Genetic Dissection of a Complex Behavioral Phenotype

复杂行为表型的基因剖析

• 批准号: 122216-2013
• 负责人: Rankin, Catharine
• 金额: $ 3.42万
• 依托单位: University of British Columbia
• 依托单位国家: 加拿大
• 项目类别: Discovery Grants Program - Individual
• 财政年份: 2013
• 资助国家: 加拿大
• 起止时间: 2013-01-01 至 2014-12-31
• 项目状态: 已结题
• 来源: https://www.nserc-crsng.gc.ca/ase-oro/Details-Detailles_eng.asp?id=522267
• 关键词: Genetic; Dissection; Complex; Behavioral; Phenotype

In this proposal I describe research to deepen our understanding of the biological mechanisms of the simplest form of learning, habituation. Habituation is learning to ignore stimuli that don't predict anything else. They are stimuli that can safely be ignored. Habituation allows organisms to ignore unimportant stimuli in the environment and allows them to attend to stimuli that do predict biologically relevant stimuli like food or danger. Although the behavioural rules for habitation appear to be the same in all organisms studied, surprisingly little is known about the mechanism of habituation in any organism. My research has focused on trying to understand the biological basis of habitation in a microscopic worm, C. elegans. The reason we use this animal is that instead of the trillions of brain cells that humans have, C. elegans has only 302 brain cells. In this simple animal we know what is each brain cell does and what it is connected to. In addition this worm has had its genome sequenced and we have a large number of mutations in known genes that we can study. (The analogy I use is that studying learning in C. elegans rather than in mammals is like using a flashlight rather than a computer to understand basic principles of electricity.) We have identified a number of genes that alter habituation to a mechanosensory stimulus. This proposal is to investigate the mutations we have found to determine the gene pathways that play a role in this simple form of learning. We believe that the mechanisms we find in C. elegans will be similar to mechanisms used by more complex brains like our own, and that by understanding habituation in the microscopic worm we will gain insights into how our own brains learn and remember.

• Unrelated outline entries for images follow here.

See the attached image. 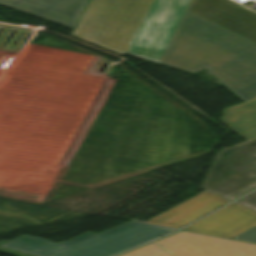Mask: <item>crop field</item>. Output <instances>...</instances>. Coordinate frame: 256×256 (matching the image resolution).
<instances>
[{"mask_svg": "<svg viewBox=\"0 0 256 256\" xmlns=\"http://www.w3.org/2000/svg\"><path fill=\"white\" fill-rule=\"evenodd\" d=\"M191 0H91L72 36L195 73L256 97V44L188 11Z\"/></svg>", "mask_w": 256, "mask_h": 256, "instance_id": "obj_1", "label": "crop field"}, {"mask_svg": "<svg viewBox=\"0 0 256 256\" xmlns=\"http://www.w3.org/2000/svg\"><path fill=\"white\" fill-rule=\"evenodd\" d=\"M202 188L230 201L256 188V140L222 150Z\"/></svg>", "mask_w": 256, "mask_h": 256, "instance_id": "obj_2", "label": "crop field"}, {"mask_svg": "<svg viewBox=\"0 0 256 256\" xmlns=\"http://www.w3.org/2000/svg\"><path fill=\"white\" fill-rule=\"evenodd\" d=\"M175 229L130 221L98 235L87 233L62 244L109 256Z\"/></svg>", "mask_w": 256, "mask_h": 256, "instance_id": "obj_3", "label": "crop field"}, {"mask_svg": "<svg viewBox=\"0 0 256 256\" xmlns=\"http://www.w3.org/2000/svg\"><path fill=\"white\" fill-rule=\"evenodd\" d=\"M155 243L175 256H256V244L184 231Z\"/></svg>", "mask_w": 256, "mask_h": 256, "instance_id": "obj_4", "label": "crop field"}, {"mask_svg": "<svg viewBox=\"0 0 256 256\" xmlns=\"http://www.w3.org/2000/svg\"><path fill=\"white\" fill-rule=\"evenodd\" d=\"M188 11L256 43V13L230 0H192Z\"/></svg>", "mask_w": 256, "mask_h": 256, "instance_id": "obj_5", "label": "crop field"}, {"mask_svg": "<svg viewBox=\"0 0 256 256\" xmlns=\"http://www.w3.org/2000/svg\"><path fill=\"white\" fill-rule=\"evenodd\" d=\"M256 225V213L235 203L197 221L185 230L232 238Z\"/></svg>", "mask_w": 256, "mask_h": 256, "instance_id": "obj_6", "label": "crop field"}, {"mask_svg": "<svg viewBox=\"0 0 256 256\" xmlns=\"http://www.w3.org/2000/svg\"><path fill=\"white\" fill-rule=\"evenodd\" d=\"M88 0H0V4L74 28Z\"/></svg>", "mask_w": 256, "mask_h": 256, "instance_id": "obj_7", "label": "crop field"}, {"mask_svg": "<svg viewBox=\"0 0 256 256\" xmlns=\"http://www.w3.org/2000/svg\"><path fill=\"white\" fill-rule=\"evenodd\" d=\"M228 202L204 191L188 201L158 215L148 223L178 229Z\"/></svg>", "mask_w": 256, "mask_h": 256, "instance_id": "obj_8", "label": "crop field"}, {"mask_svg": "<svg viewBox=\"0 0 256 256\" xmlns=\"http://www.w3.org/2000/svg\"><path fill=\"white\" fill-rule=\"evenodd\" d=\"M0 251L15 256H101L27 235H23L11 242L0 241Z\"/></svg>", "mask_w": 256, "mask_h": 256, "instance_id": "obj_9", "label": "crop field"}, {"mask_svg": "<svg viewBox=\"0 0 256 256\" xmlns=\"http://www.w3.org/2000/svg\"><path fill=\"white\" fill-rule=\"evenodd\" d=\"M224 112L222 122L246 140L256 139V98L245 104L228 108Z\"/></svg>", "mask_w": 256, "mask_h": 256, "instance_id": "obj_10", "label": "crop field"}, {"mask_svg": "<svg viewBox=\"0 0 256 256\" xmlns=\"http://www.w3.org/2000/svg\"><path fill=\"white\" fill-rule=\"evenodd\" d=\"M117 256H173V255L153 242V243L141 246L139 248L127 251Z\"/></svg>", "mask_w": 256, "mask_h": 256, "instance_id": "obj_11", "label": "crop field"}, {"mask_svg": "<svg viewBox=\"0 0 256 256\" xmlns=\"http://www.w3.org/2000/svg\"><path fill=\"white\" fill-rule=\"evenodd\" d=\"M235 203L256 212V191L236 201Z\"/></svg>", "mask_w": 256, "mask_h": 256, "instance_id": "obj_12", "label": "crop field"}, {"mask_svg": "<svg viewBox=\"0 0 256 256\" xmlns=\"http://www.w3.org/2000/svg\"><path fill=\"white\" fill-rule=\"evenodd\" d=\"M234 239H240V240H245V241H250V242L256 243V226L251 228L250 230L234 237Z\"/></svg>", "mask_w": 256, "mask_h": 256, "instance_id": "obj_13", "label": "crop field"}]
</instances>
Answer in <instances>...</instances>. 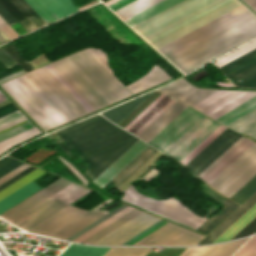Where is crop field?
Here are the masks:
<instances>
[{
	"instance_id": "crop-field-35",
	"label": "crop field",
	"mask_w": 256,
	"mask_h": 256,
	"mask_svg": "<svg viewBox=\"0 0 256 256\" xmlns=\"http://www.w3.org/2000/svg\"><path fill=\"white\" fill-rule=\"evenodd\" d=\"M48 8L59 18H63L78 9L72 4L71 0H42Z\"/></svg>"
},
{
	"instance_id": "crop-field-68",
	"label": "crop field",
	"mask_w": 256,
	"mask_h": 256,
	"mask_svg": "<svg viewBox=\"0 0 256 256\" xmlns=\"http://www.w3.org/2000/svg\"><path fill=\"white\" fill-rule=\"evenodd\" d=\"M8 41V39L0 32V44Z\"/></svg>"
},
{
	"instance_id": "crop-field-51",
	"label": "crop field",
	"mask_w": 256,
	"mask_h": 256,
	"mask_svg": "<svg viewBox=\"0 0 256 256\" xmlns=\"http://www.w3.org/2000/svg\"><path fill=\"white\" fill-rule=\"evenodd\" d=\"M36 168L30 166L27 169L23 170L22 172H20L19 174L15 175L14 177H12L11 179H9L8 181L4 182L3 184L0 185V191L3 190L4 188L8 187L9 185H11L12 183L16 182L17 180H19L20 178L24 177L25 175L29 174L30 172H32L33 170H35Z\"/></svg>"
},
{
	"instance_id": "crop-field-30",
	"label": "crop field",
	"mask_w": 256,
	"mask_h": 256,
	"mask_svg": "<svg viewBox=\"0 0 256 256\" xmlns=\"http://www.w3.org/2000/svg\"><path fill=\"white\" fill-rule=\"evenodd\" d=\"M223 211L218 215L207 219L197 230L208 234L213 228H215L221 221H223L231 212H233L238 206L232 203L230 200H225Z\"/></svg>"
},
{
	"instance_id": "crop-field-40",
	"label": "crop field",
	"mask_w": 256,
	"mask_h": 256,
	"mask_svg": "<svg viewBox=\"0 0 256 256\" xmlns=\"http://www.w3.org/2000/svg\"><path fill=\"white\" fill-rule=\"evenodd\" d=\"M195 88L196 87L191 86L185 80L181 79L169 86L161 88L160 90L178 99Z\"/></svg>"
},
{
	"instance_id": "crop-field-14",
	"label": "crop field",
	"mask_w": 256,
	"mask_h": 256,
	"mask_svg": "<svg viewBox=\"0 0 256 256\" xmlns=\"http://www.w3.org/2000/svg\"><path fill=\"white\" fill-rule=\"evenodd\" d=\"M202 238L200 234L168 222L133 245H195Z\"/></svg>"
},
{
	"instance_id": "crop-field-58",
	"label": "crop field",
	"mask_w": 256,
	"mask_h": 256,
	"mask_svg": "<svg viewBox=\"0 0 256 256\" xmlns=\"http://www.w3.org/2000/svg\"><path fill=\"white\" fill-rule=\"evenodd\" d=\"M247 239H248V238L235 241V242H234L223 254H221L220 256H230V255L233 254Z\"/></svg>"
},
{
	"instance_id": "crop-field-4",
	"label": "crop field",
	"mask_w": 256,
	"mask_h": 256,
	"mask_svg": "<svg viewBox=\"0 0 256 256\" xmlns=\"http://www.w3.org/2000/svg\"><path fill=\"white\" fill-rule=\"evenodd\" d=\"M220 125L187 107L148 144L181 161Z\"/></svg>"
},
{
	"instance_id": "crop-field-56",
	"label": "crop field",
	"mask_w": 256,
	"mask_h": 256,
	"mask_svg": "<svg viewBox=\"0 0 256 256\" xmlns=\"http://www.w3.org/2000/svg\"><path fill=\"white\" fill-rule=\"evenodd\" d=\"M22 163L23 162L14 159L11 162H9L8 164L4 165L3 167L0 168V177L3 176L4 174L8 173L12 169L16 168L17 166H19Z\"/></svg>"
},
{
	"instance_id": "crop-field-33",
	"label": "crop field",
	"mask_w": 256,
	"mask_h": 256,
	"mask_svg": "<svg viewBox=\"0 0 256 256\" xmlns=\"http://www.w3.org/2000/svg\"><path fill=\"white\" fill-rule=\"evenodd\" d=\"M161 0H136L116 11H114L123 20L152 6ZM127 20V19H126ZM125 21V20H124Z\"/></svg>"
},
{
	"instance_id": "crop-field-25",
	"label": "crop field",
	"mask_w": 256,
	"mask_h": 256,
	"mask_svg": "<svg viewBox=\"0 0 256 256\" xmlns=\"http://www.w3.org/2000/svg\"><path fill=\"white\" fill-rule=\"evenodd\" d=\"M41 189L32 181L0 201V214Z\"/></svg>"
},
{
	"instance_id": "crop-field-44",
	"label": "crop field",
	"mask_w": 256,
	"mask_h": 256,
	"mask_svg": "<svg viewBox=\"0 0 256 256\" xmlns=\"http://www.w3.org/2000/svg\"><path fill=\"white\" fill-rule=\"evenodd\" d=\"M254 192H256V176L252 178L245 186H243L235 195L230 199L242 204L246 201Z\"/></svg>"
},
{
	"instance_id": "crop-field-21",
	"label": "crop field",
	"mask_w": 256,
	"mask_h": 256,
	"mask_svg": "<svg viewBox=\"0 0 256 256\" xmlns=\"http://www.w3.org/2000/svg\"><path fill=\"white\" fill-rule=\"evenodd\" d=\"M110 201L111 199L105 201L101 205L97 206L96 208L92 209L88 213L84 214L83 216L79 217L75 221L71 222L67 226L58 230L57 232L52 234V236H56L64 239L70 237L74 233L78 232L79 230L83 229L84 227L88 226L92 222L96 221L97 219L107 214V212L98 211L97 209Z\"/></svg>"
},
{
	"instance_id": "crop-field-20",
	"label": "crop field",
	"mask_w": 256,
	"mask_h": 256,
	"mask_svg": "<svg viewBox=\"0 0 256 256\" xmlns=\"http://www.w3.org/2000/svg\"><path fill=\"white\" fill-rule=\"evenodd\" d=\"M186 107L187 106L177 101L137 137L148 143Z\"/></svg>"
},
{
	"instance_id": "crop-field-2",
	"label": "crop field",
	"mask_w": 256,
	"mask_h": 256,
	"mask_svg": "<svg viewBox=\"0 0 256 256\" xmlns=\"http://www.w3.org/2000/svg\"><path fill=\"white\" fill-rule=\"evenodd\" d=\"M56 133L66 142L60 146L69 157L73 148L92 164L84 171L92 181L138 140L100 115Z\"/></svg>"
},
{
	"instance_id": "crop-field-53",
	"label": "crop field",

在这个建议中，我描述了一项研究，以加深我们对最简单的学习形式--习惯化--的生物机制的理解。 习惯化是学会忽略那些不能预测其他事情的刺激。 它们是可以安全地忽略的刺激。 习惯化允许生物体忽略环境中不重要的刺激，并允许它们关注那些确实预测生物相关刺激的刺激，如食物或危险。尽管在所有研究的生物体中，栖息的行为规则似乎都是相同的，但令人惊讶的是，人们对任何生物体的习惯化机制知之甚少。 我的研究集中在试图理解一种微小蠕虫C.优雅的 我们使用这种动物的原因是，它不像人类那样有数万亿个脑细胞，C。线虫只有302个脑细胞在这个简单的动物中，我们知道每个脑细胞做什么以及它与什么相连。 此外，这种蠕虫的基因组已经测序，我们有大量的已知基因突变，我们可以研究。 (The我使用的类比是，用C语言学习。而不是哺乳动物就像使用手电筒而不是计算机来理解电的基本原理。我们已经确定了一些基因，改变习惯的机械刺激。这项提议是调查我们发现的突变，以确定在这种简单的学习形式中发挥作用的基因途径。我们相信，我们在C.线虫的大脑将与像我们这样更复杂的大脑所使用的机制相似，通过了解微观蠕虫的习惯化，我们将深入了解我们自己的大脑是如何学习和记忆的。